Pull out every line of the rows that contains the word "Αποκτηθείσας", matching its case exactly.

++++ RECORDS SHOWN ++++

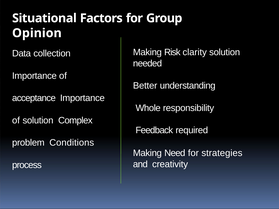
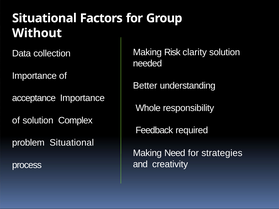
Opinion: Opinion -> Without
problem Conditions: Conditions -> Situational
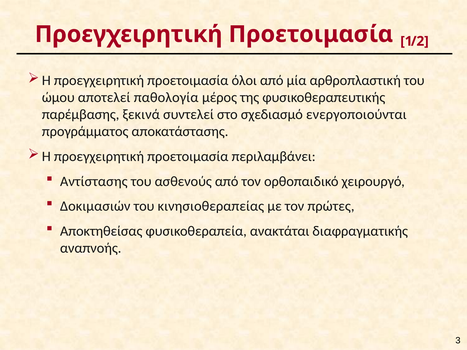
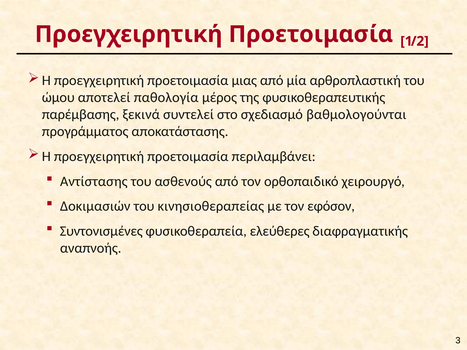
όλοι: όλοι -> μιας
ενεργοποιούνται: ενεργοποιούνται -> βαθμολογούνται
πρώτες: πρώτες -> εφόσον
Αποκτηθείσας: Αποκτηθείσας -> Συντονισμένες
ανακτάται: ανακτάται -> ελεύθερες
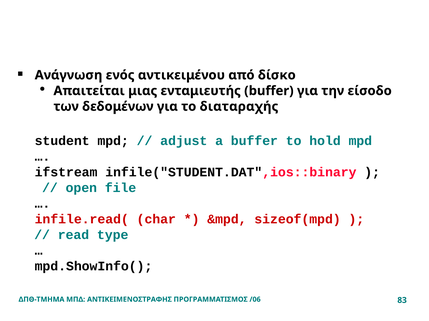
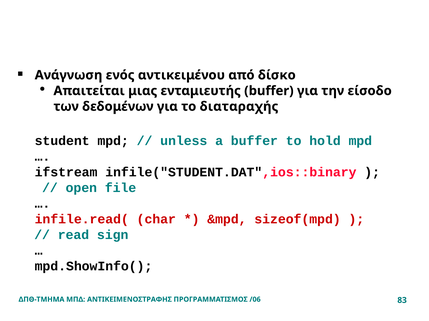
adjust: adjust -> unless
type: type -> sign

++++

- [SOLVED EXERCISE]
Αποκτηθείσας: Αποκτηθείσας -> Συντονισμένες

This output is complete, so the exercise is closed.